Fig. 7 shows the sequence of the stance legs. The legs of design A are lifted off or touched down on the ground separately in the sequence of left front, left rear, right front and right rear legs. The stance leg sequence of design B is the same as design A. The stance leg sequence of design C is left rear, left front, right rear, right front and left front. But the left front leg appears twice in one cycle and the stance time of right rear leg is shorter compared to left rear and right front legs. That is the stance time of right front leg and left rear leg is longer. The stance leg sequence of design D is left front, right rear, right front and left rear. Compared with existing design, the stance leg sequence of design D is in reverse order. Generally speaking, the stance time for each leg should be the same and each leg appears only once in one cycle. Then the motion of the horse carriage will be stable and smooth. Therefore, from the result of stance leg sequence, it’s apparent that the design C is poor.

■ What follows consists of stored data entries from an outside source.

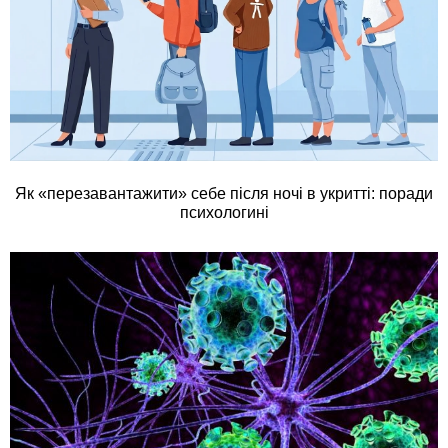
Як «перезавантажити» себе після ночі в укритті: поради
психологині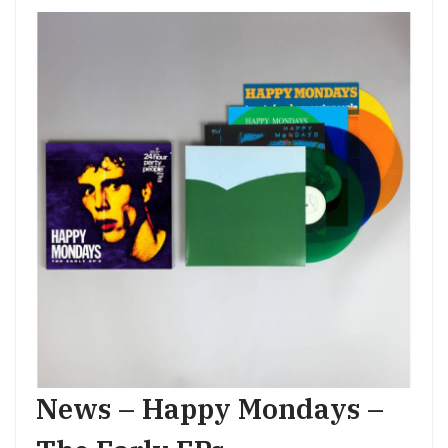
News – Happy Mondays –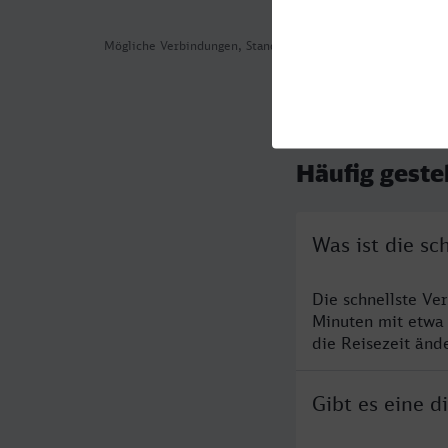
Mögliche Verbindungen, Stand: 2026-08-03 03:09
Häufig geste
Was ist die s
Die schnellste Ve
Minuten mit etwa
die Reisezeit änd
Gibt es eine 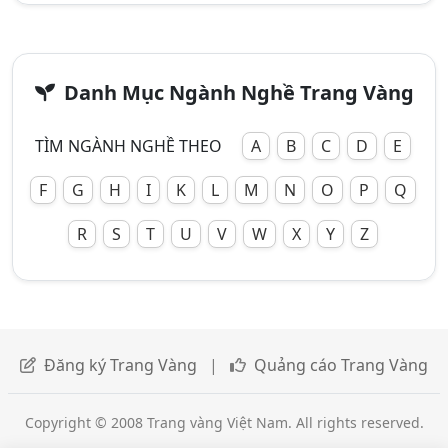
Danh Mục Ngành Nghề Trang Vàng
TÌM NGÀNH NGHỀ THEO
A
B
C
D
E
F
G
H
I
K
L
M
N
O
P
Q
R
S
T
U
V
W
X
Y
Z
Đăng ký Trang Vàng
|
Quảng cáo Trang Vàng
Copyright © 2008 Trang vàng Việt Nam. All rights reserved.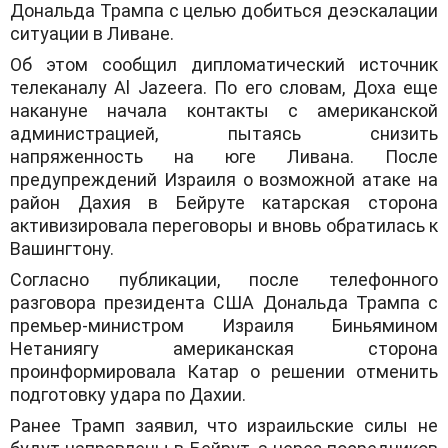
Дональда Трампа с целью добиться деэскалации
ситуации в Ливане.
Об этом сообщил дипломатический источник
телеканалу Al Jazeera. По его словам, Доха еще
накануне начала контакты с американской
администрацией, пытаясь снизить
напряженность на юге Ливана. После
предупреждений Израиля о возможной атаке на
район Дахия в Бейруте катарская сторона
активизировала переговоры и вновь обратилась к
Вашингтону.
Согласно публикации, после телефонного
разговора президента США Дональда Трампа с
премьер-министром Израиля Биньямином
Нетаниягу американская сторона
проинформировала Катар о решении отменить
подготовку удара по Дахии.
Ранее Трамп заявил, что израильские силы не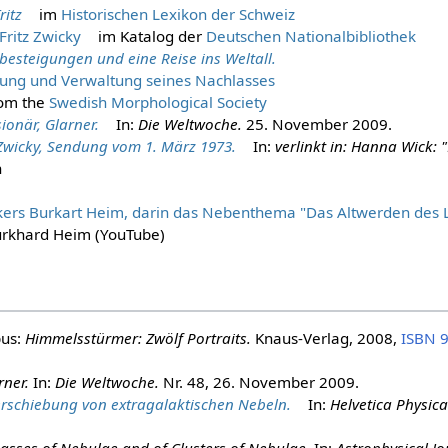
ritz
im
Historischen Lexikon der Schweiz
Fritz Zwicky
im Katalog der
Deutschen Nationalbibliothek
besteigungen und eine Reise ins Weltall.
uung und Verwaltung seines Nachlasses
om the
Swedish Morphological Society
sionär, Glarner.
In:
Die Weltwoche.
25. November 2009
.
 Zwicky, Sendung vom 1. März 1973.
In:
verlinkt in: Hanna Wick: 
h
kers Burkart Heim, darin das Nebenthema "Das Altwerden des L
urkhard Heim (YouTube)
pus:
Himmelsstürmer: Zwölf Portraits.
Knaus-Verlag, 2008,
ISBN 
rner.
In:
Die Weltwoche.
Nr. 48, 26. November 2009.
erschiebung von extragalaktischen Nebeln.
In:
Helvetica Physica
asses of Nebulae and of Clusters of Nebulae.
In:
Astrophysical Jo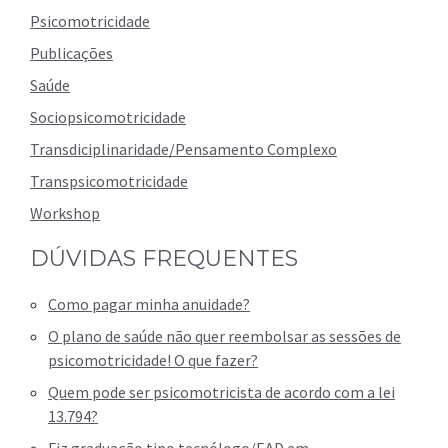
Psicomotricidade
Publicações
Saúde
Sociopsicomotricidade
Transdiciplinaridade/Pensamento Complexo
Transpsicomotricidade
Workshop
DÚVIDAS FREQUENTES
Como pagar minha anuidade?
O plano de saúde não quer reembolsar as sessões de
psicomotricidade! O que fazer?
Quem pode ser psicomotricista de acordo com a lei
13.794?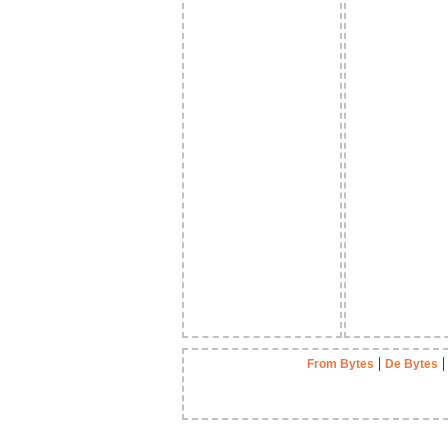
|
From Bytes
De Bytes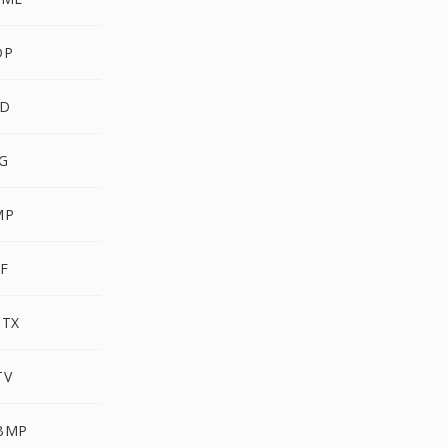
DP
SD
G
MP
F
OTX
TV
BMP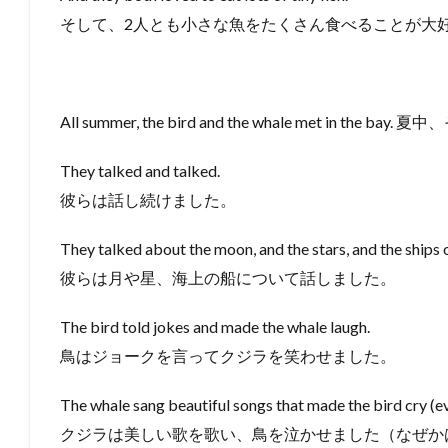
そして、2人とも小さな魚をたくさん食べることが大
All summer, the bird and the whale met in
They talked and talked.
彼らは話し続けました。
They talked about the moon, and the stars, and the ships 
彼らは月や星、海上の船について話しました。
The bird told jokes and made the whale laugh.
鳥はジョークを言ってクジラを笑わせました。
The whale sang beautiful songs that made the bird cry (e
クジラは美しい歌を歌い、鳥を泣かせました（なぜか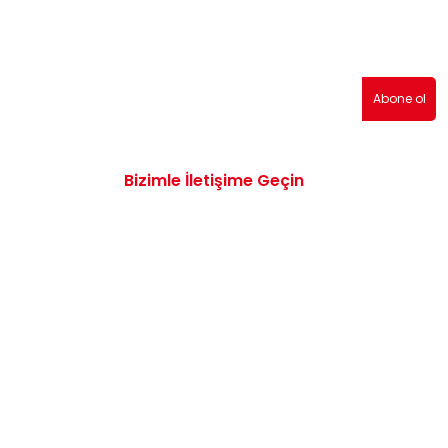
erden haberdar olmak için abone olabilirsiniz!
Abone ol
Bizimle İletişime Geçin
0532 172 47 19
info@vwaudiyedekparcam.com
Mimar Sinan, Çorum TR, Sanayi Sitesi 15.
Sk. no:13, 19100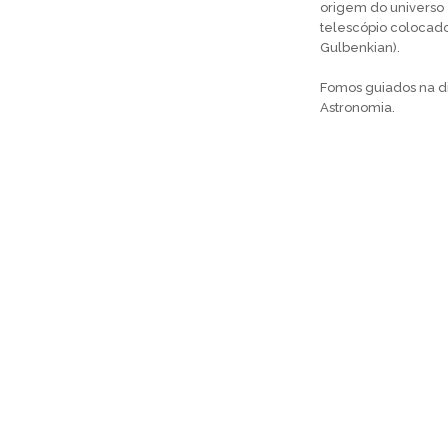
origem do universo 
telescópio colocado
Gulbenkian).
Fomos guiados na di
Astronomia.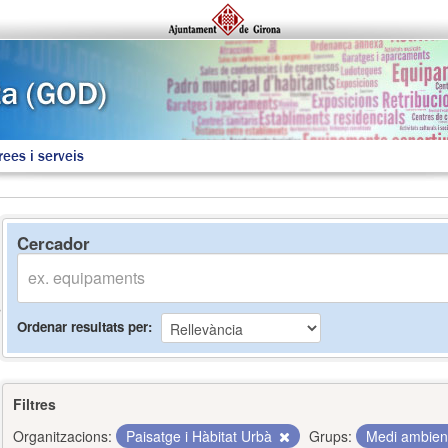
rees i serveis
Cercador
Ordenar resultats per
Filtres
Organitzacions:
Paisatge i Hàbitat Urbà
Grups:
Medi ambie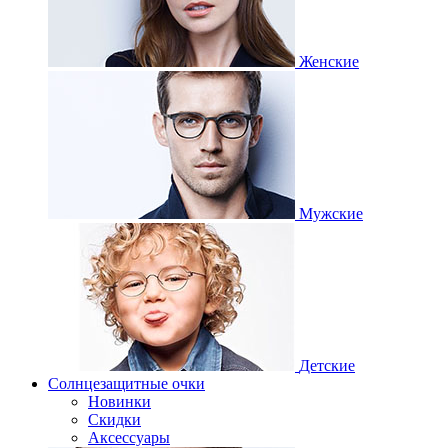
Женские
Мужские
Детские
Солнцезащитные очки
Новинки
Скидки
Аксессуары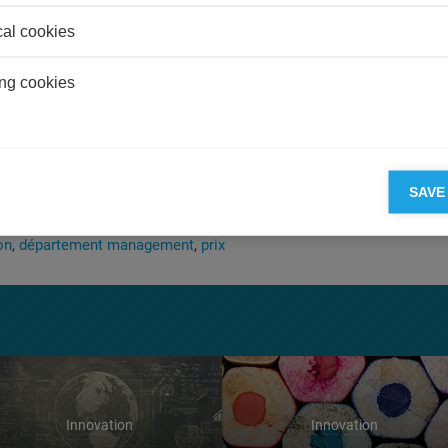
’eux. Cet exemple illustre les conclusions de cette étude et confi
cal cookies
difficile ou coûteux en temps de changer les structures informelles, l
ecombinantes peut aider de manière significative l’entreprise à réus
vation.
ng cookies
ndir:
’ recombinant capabilities come from? Intra-organizational networ
ity to innovate by technological recombination
», paru dans le
Strate
SAVE
urnal.
on
département management
prix
Innovation
Innovation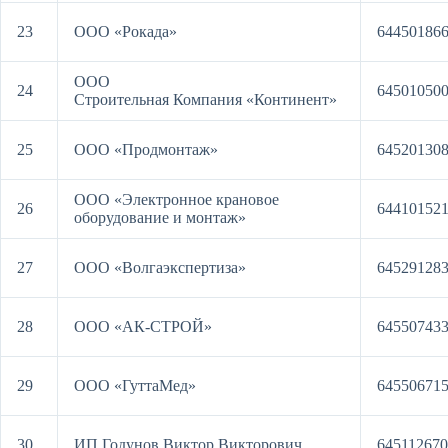
23
ООО «Рокада»
64450186
ООО
24
64501050
Строительная Компания «Континент»
25
ООО «Продмонтаж»
64520130
ООО «Электронное крановое
26
64410152
оборудование и монтаж»
27
ООО «Волгаэкспертиза»
64529128
28
ООО «АК-СТРОЙ»
64550743
29
ООО «ГуттаМед»
64550671
30
ИП Годунов Виктор Викторович
64511267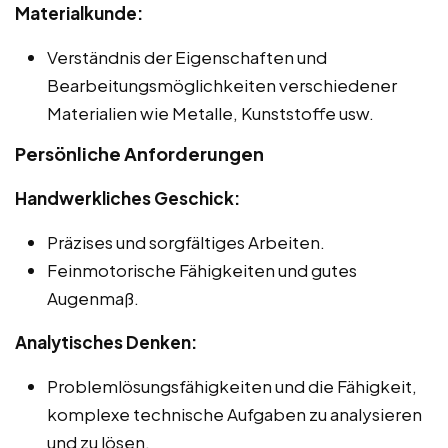
Materialkunde:
Verständnis der Eigenschaften und
Bearbeitungsmöglichkeiten verschiedener
Materialien wie Metalle, Kunststoffe usw.
Persönliche Anforderungen
Handwerkliches Geschick:
Präzises und sorgfältiges Arbeiten.
Feinmotorische Fähigkeiten und gutes
Augenmaß.
Analytisches Denken:
Problemlösungsfähigkeiten und die Fähigkeit,
komplexe technische Aufgaben zu analysieren
und zu lösen.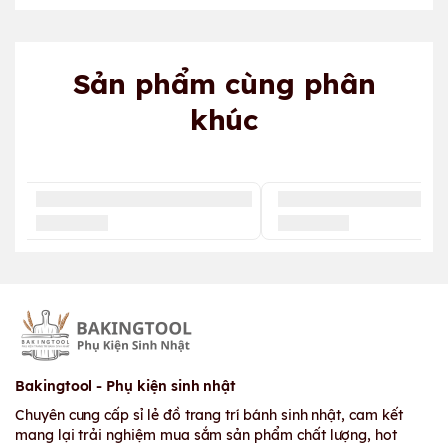
Sản phẩm cùng phân
khúc
Bakingtool - Phụ kiện sinh nhật
Chuyên cung cấp sỉ lẻ đồ trang trí bánh sinh nhật, cam kết
mang lại trải nghiệm mua sắm sản phẩm chất lượng, hot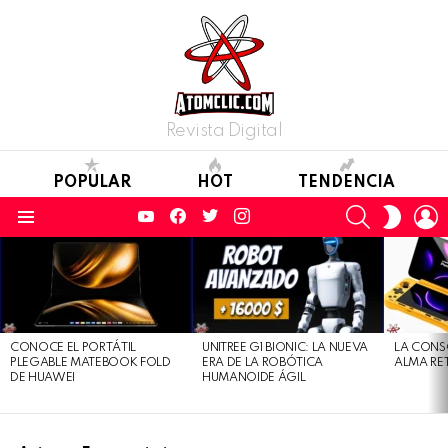
Revista Digital
POPULAR
HOT
TENDENCIA
YouTube
Facebook
Twitter
Instagram
SEARCH
L
SWITC
SKIN
Menu
LATEST
STORIES
CONOCE EL PORTÁTIL
UNITREE G1 BIONIC: LA NUEVA
LA CONS
PLEGABLE MATEBOOK FOLD
ERA DE LA ROBÓTICA
ALMA RE
DE HUAWEI
HUMANOIDE ÁGIL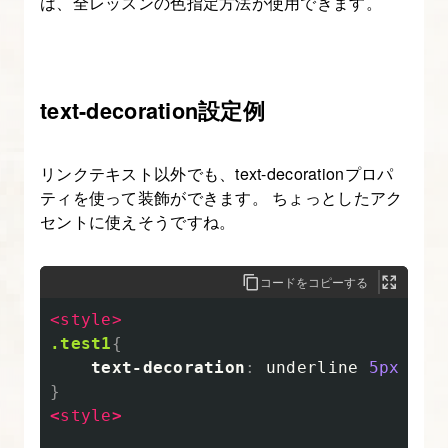
は、全レッスンの色指定方法が使用できます。
ロ
パ
テ
ィ
text-decoration設定例
に
つ
い
リンクテキスト以外でも、text-decorationプロパ
ティを使って装飾ができます。 ちょっとしたアク
て
セントに使えそうですね。
知
ろ
う
コードをコピーする
<style>
6.
.test1
{
CSS
text-decoration
:
underline
5px
dot
の
}
<
style
>
z-
index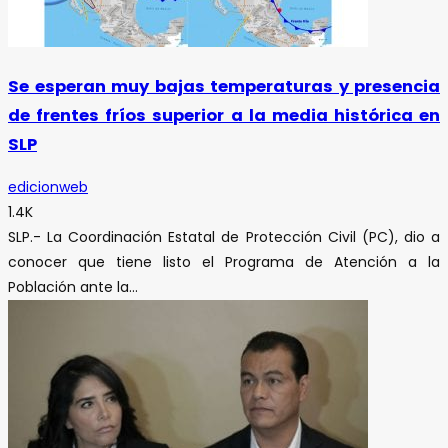
Se esperan muy bajas temperaturas y presencia
de frentes fríos superior a la media histórica en
SLP
edicionweb
1.4K
SLP.- La Coordinación Estatal de Protección Civil (PC), dio a
conocer que tiene listo el Programa de Atención a la
Población ante la...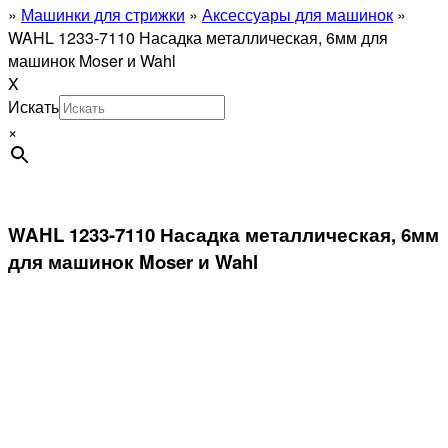
»
Машинки для стрижки
»
Аксессуары для машинок
»
WAHL 1233-7110 Насадка металлическая, 6мм для
машинок Moser и Wahl
X
Искать
×
WAHL 1233-7110 Насадка металлическая, 6мм
для машинок Moser и Wahl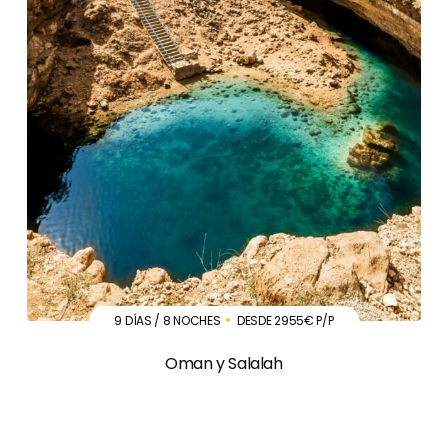
9 DÍAS / 8 NOCHES
DESDE 2955€ P/P
Oman y Salalah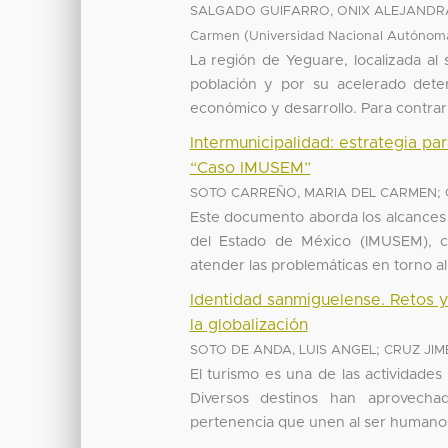
SALGADO GUIFARRO, ONIX ALEJANDR
(
Carmen
Universidad Nacional Autónom
La región de Yeguare, localizada a
población y por su acelerado deter
económico y desarrollo. Para contrarr
Intermunicipalidad: estrategia pa
“Caso IMUSEM”
;
SOTO CARREÑO, MARIA DEL CARMEN
Este documento aborda los alcances d
del Estado de México (IMUSEM), cr
atender las problemáticas en torno al 
Identidad sanmiguelense. Retos y
la globalización
;
SOTO DE ANDA, LUIS ANGEL
CRUZ JIM
El turismo es una de las actividade
Diversos destinos han aprovechad
pertenencia que unen al ser humano 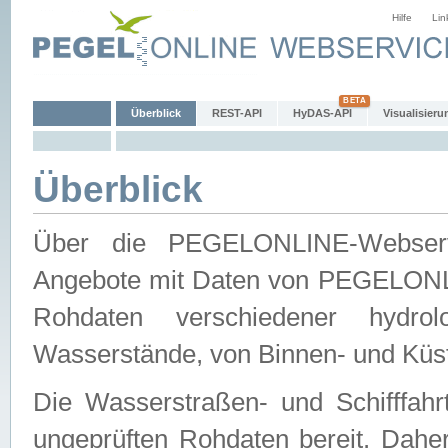
Hilfe
Lin
Überblick
REST-API
HyDAS-API
Visualisieru
Überblick
Über die PEGELONLINE-Webservic
Angebote mit Daten von PEGELONLI
Rohdaten verschiedener hydro
Wasserstände, von Binnen- und Küs
Die Wasserstraßen- und Schifffahr
ungeprüften Rohdaten bereit. Daher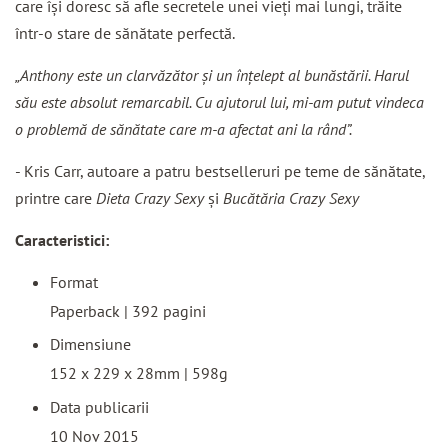
care îşi doresc să afle secretele unei vieţi mai lungi, trăite
într-o stare de sănătate perfectă.
„Anthony este un clarvăzător şi un înţelept al bunăstării. Harul
său este absolut remarcabil. Cu ajutorul lui, mi-am putut vindeca
o problemă de sănătate care m-a afectat ani la rând”.
- Kris Carr, autoare a patru bestselleruri pe teme de sănătate,
printre care
Dieta Crazy Sexy
şi
Bucătăria Crazy Sexy
Caracteristici:
Format
Paperback |
392 pagini
Dimensiune
152 x 229 x 28mm | 598g
Data publicarii
10 Nov 2015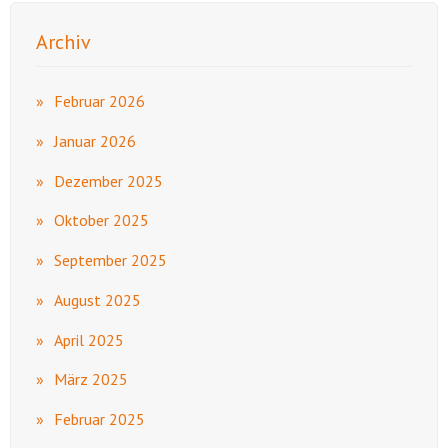
Archiv
Februar 2026
Januar 2026
Dezember 2025
Oktober 2025
September 2025
August 2025
April 2025
März 2025
Februar 2025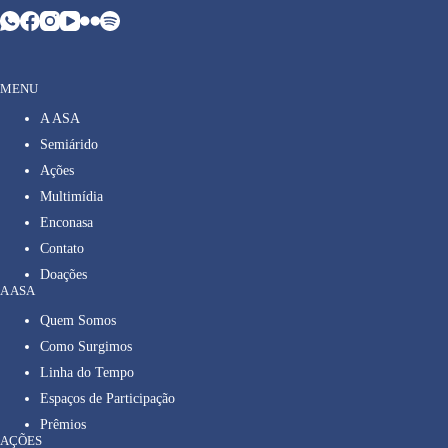
MENU
A ASA
Semiárido
Ações
Multimídia
Enconasa
Contato
Doações
A ASA
Quem Somos
Como Surgimos
Linha do Tempo
Espaços de Participação
Prêmios
AÇÕES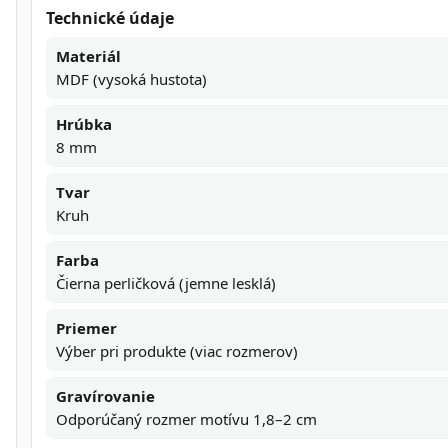
Technické údaje
Materiál
MDF (vysoká hustota)
Hrúbka
8 mm
Tvar
Kruh
Farba
Čierna perličková (jemne lesklá)
Priemer
Výber pri produkte (viac rozmerov)
Gravírovanie
Odporúčaný rozmer motívu 1,8–2 cm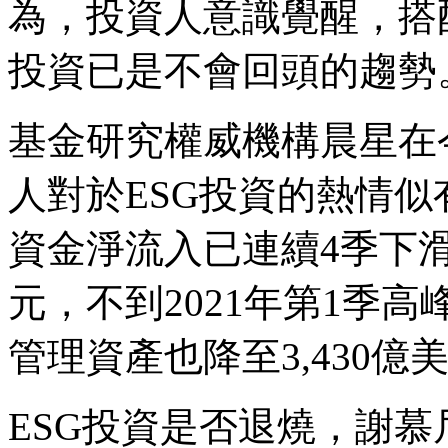
為，投資人意識覺醒，搭
投資已是不會回頭的趨勢
基金研究權威機構晨星在
人對於ESG投資的熱情
資金淨流入已連續4季下滑，
元，不到2021年第1季
管理資產也降至3,430
ESG投資是否退燒，謝慕尼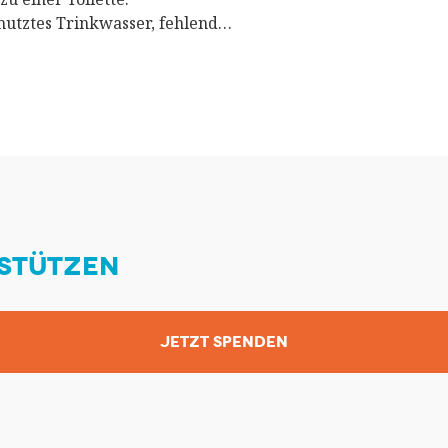
mutztes Trinkwasser, fehlend…
STÜTZEN
JETZT SPENDEN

Fig. 8(a) shows that the stroke of the existing design A is approximately 0.11 m, and the stride height for each leg is approximately 0.0145 m. The foot trajectories of the four legs are slightly different due to the changes in the pitch angle. Fig. 8(b) shows that the stroke and stride height of the design B are slighter than the existing design A. But foot trajectory is smoother than existing design. The stroke of the design C is approximately 0.07 m, and the stride heights of the four legs range from 0.013 m to 0.014 m and the average is about 0.014 m. The foot trajectory of the design D is similar to the existing design A. The stride heights of the four designs are almost the same but the stride heights of the four legs in the design C fluctuate a lot than the other two designs. Besides, the foot trajectory of designs A, C and D are not smooth. Therefore, there is a room for the improvement of the foot trajectory for designs A, C and D.

Fig. 7Sequence of stance legs

a)

b)

c)

d)

Fig. 8Foot trajectory

a)

b)

c)

d)

Fig. 9 shows the variations in the pitch angle of the quadruped walking machine. The pitch angle of design D is the smallest but the pitch angle of design C is considerable, ranging between –2.6° and +0.5°. The reason for this is apparent from the vertical height of the crank shaft in Fig. 10. Variations in the vertical height of the crank shaft produce changes in the pitch angle. As illustrated in Fig. 10, the vertical height of the crank shaft of design C changes from 0.063 m to 0.069 m, indicating a considerable variation. This causes the large pitching of the walking machine and the large fluctuating of the speed as well.

Fig. 9Pitch angle of the walking machine

Fig. 10Crank shaft height of the walking machine

5. Conclusions

The objective of this study is to investigate the effect of mechanism design on the performance of a quadruped walking machine. For studying the effect of mechanism design on the performance of the quadruped walking machine, four designs with different crank arrangement and leg arrangement are proposed and analyzed. The dynamic characteristics of the walking machine, including the stance leg sequence, foot trajectory, pitch angle, and dynamic response of the quadruped walking machine, are investigated and compared with the existing design. The analysis of crank arrangement shows that the existing design A and new design B have better performance in dynamic responses, including velocity stabilities of crank shaft and carriage, stance leg sequence and pitch angle. That means the phrase angle between front and rear legs on the same side should be 0° or 90° and the one between the legs on the different sides should be 180°. The analysis of leg arrangement shows that the new design D, i.e. the front and rear legs are bent in the same direction, has better performance in dynamic responses. The results of this study can serve as a reference for future development of the quadruped walking machines.